Closed Night1099 closed 4 months ago
Hi, it doesn't look like the correct behavior. Which part of the model are you training? Is it the autoencoder or the U-Net?
The LDM step
The autoencoder came out quite well
i also found this odd from step 1 of LDM training the loss was about .01 and now is down to .0009 ish but with above results
Looking at the reconstruction, it seems that the autoencoder weights are not loaded correctly. Do the console logs look correct when starting or resuming the training?

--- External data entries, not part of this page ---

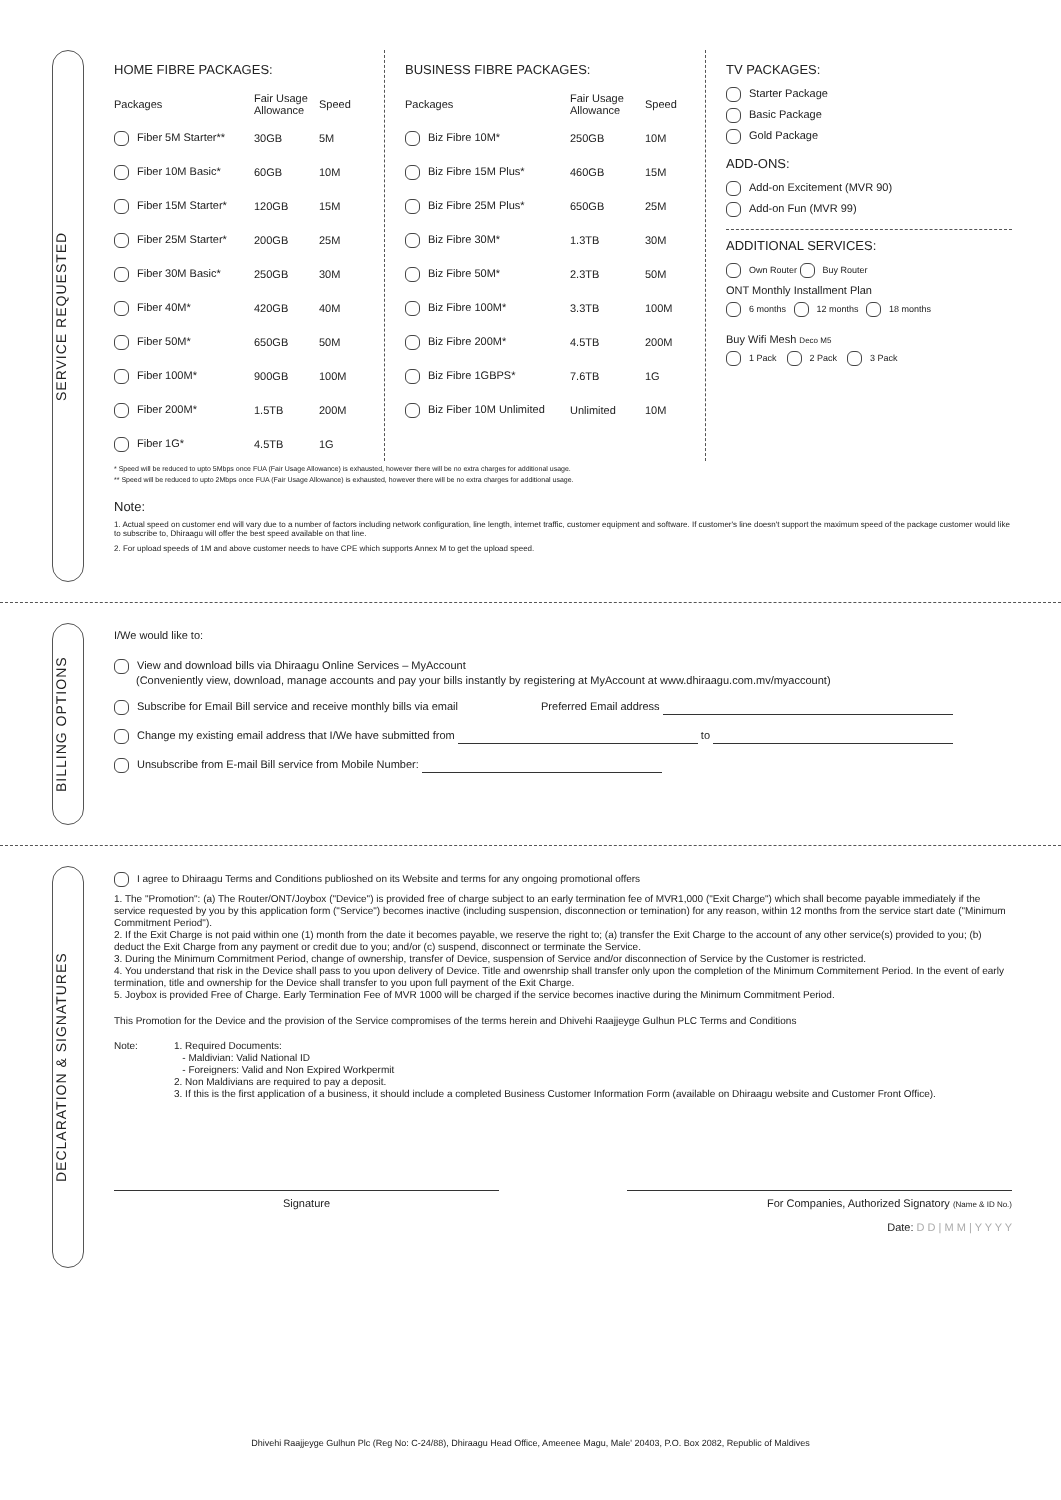SERVICE REQUESTED
HOME FIBRE PACKAGES:
| Packages | Fair Usage Allowance | Speed |
| --- | --- | --- |
| Fiber 5M Starter** | 30GB | 5M |
| Fiber 10M Basic* | 60GB | 10M |
| Fiber 15M Starter* | 120GB | 15M |
| Fiber 25M Starter* | 200GB | 25M |
| Fiber 30M Basic* | 250GB | 30M |
| Fiber 40M* | 420GB | 40M |
| Fiber 50M* | 650GB | 50M |
| Fiber 100M* | 900GB | 100M |
| Fiber 200M* | 1.5TB | 200M |
| Fiber 1G* | 4.5TB | 1G |
BUSINESS FIBRE PACKAGES:
| Packages | Fair Usage Allowance | Speed |
| --- | --- | --- |
| Biz Fibre 10M* | 250GB | 10M |
| Biz Fibre 15M Plus* | 460GB | 15M |
| Biz Fibre 25M Plus* | 650GB | 25M |
| Biz Fibre 30M* | 1.3TB | 30M |
| Biz Fibre 50M* | 2.3TB | 50M |
| Biz Fibre 100M* | 3.3TB | 100M |
| Biz Fibre 200M* | 4.5TB | 200M |
| Biz Fibre 1GBPS* | 7.6TB | 1G |
| Biz Fiber 10M Unlimited | Unlimited | 10M |
TV PACKAGES:
Starter Package
Basic Package
Gold Package
ADD-ONS:
Add-on Excitement (MVR 90)
Add-on Fun (MVR 99)
ADDITIONAL SERVICES:
Own Router Buy Router
ONT Monthly Installment Plan
6 months 12 months 18 months
Buy Wifi Mesh Deco M5
1 Pack 2 Pack 3 Pack
* Speed will be reduced to upto 5Mbps once FUA (Fair Usage Allowance) is exhausted, however there will be no extra charges for additional usage.
** Speed will be reduced to upto 2Mbps once FUA (Fair Usage Allowance) is exhausted, however there will be no extra charges for additional usage.
Note:
1. Actual speed on customer end will vary due to a number of factors including network configuration, line length, internet traffic, customer equipment and software. If customer's line doesn't support the maximum speed of the package customer would like to subscribe to, Dhiraagu will offer the best speed available on that line.
2. For upload speeds of 1M and above customer needs to have CPE which supports Annex M to get the upload speed.
BILLING OPTIONS
I/We would like to:
View and download bills via Dhiraagu Online Services – MyAccount
(Conveniently view, download, manage accounts and pay your bills instantly by registering at MyAccount at www.dhiraagu.com.mv/myaccount)
Subscribe for Email Bill service and receive monthly bills via email Preferred Email address
Change my existing email address that I/We have submitted from to
Unsubscribe from E-mail Bill service from Mobile Number:
DECLARATION & SIGNATURES
I agree to Dhiraagu Terms and Conditions publioshed on its Website and terms for any ongoing promotional offers
1. The "Promotion": (a) The Router/ONT/Joybox ("Device") is provided free of charge subject to an early termination fee of MVR1,000 ("Exit Charge") which shall become payable immediately if the service requested by you by this application form ("Service") becomes inactive (including suspension, disconnection or temination) for any reason, within 12 months from the service start date ("Minimum Commitment Period").
2. If the Exit Charge is not paid within one (1) month from the date it becomes payable, we reserve the right to; (a) transfer the Exit Charge to the account of any other service(s) provided to you; (b) deduct the Exit Charge from any payment or credit due to you; and/or (c) suspend, disconnect or terminate the Service.
3. During the Minimum Commitment Period, change of ownership, transfer of Device, suspension of Service and/or disconnection of Service by the Customer is restricted.
4. You understand that risk in the Device shall pass to you upon delivery of Device. Title and owenrship shall transfer only upon the completion of the Minimum Commitement Period. In the event of early termination, title and ownership for the Device shall transfer to you upon full payment of the Exit Charge.
5. Joybox is provided Free of Charge. Early Termination Fee of MVR 1000 will be charged if the service becomes inactive during the Minimum Commitment Period.
This Promotion for the Device and the provision of the Service compromises of the terms herein and Dhivehi Raajjeyge Gulhun PLC Terms and Conditions
Note: 1. Required Documents:
- Maldivian: Valid National ID
- Foreigners: Valid and Non Expired Workpermit
2. Non Maldivians are required to pay a deposit.
3. If this is the first application of a business, it should include a completed Business Customer Information Form (available on Dhiraagu website and Customer Front Office).
Signature For Companies, Authorized Signatory (Name & ID No.)
Date: D D | M M | Y Y Y Y
Dhivehi Raajjeyge Gulhun Plc (Reg No: C-24/88), Dhiraagu Head Office, Ameenee Magu, Male' 20403, P.O. Box 2082, Republic of Maldives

here is full train start log
https://pastecode.io/s/jd5h5pw1
Validation sanity does come up and says 0/2 even tho i know when training autoencoder it said 0/63
Would that be the problem?
and you can see that it sees 63
#### Data #####
train, MatFuseDataset, 173319
validation, MatFuseDataset, 63
ah dang it says missing keys for all those i thought that was found keys
i assume thats the problem haha
its just the raw ckpt file the autoencoder train step gave out
Yes, that's the issue! Looks like the checkpoint loading is not correctly looking for the weights under "state_dict". Fixing it right away! In the meanwhile you can look at the init_form_checkpoint
method in the base VQModel
Ok, should be fixed in f0e773c!
ok it started without any key readout, ill let this run and get back to you
Thank you!
ok training looks correct now thanks again
Im on Epoch 11 now of a 130000 dataset, all validation hasnt changed from first epochs, but loss is still going down
reconstruction
samples quantized
i am of course fine to wait longer for training but is this correct?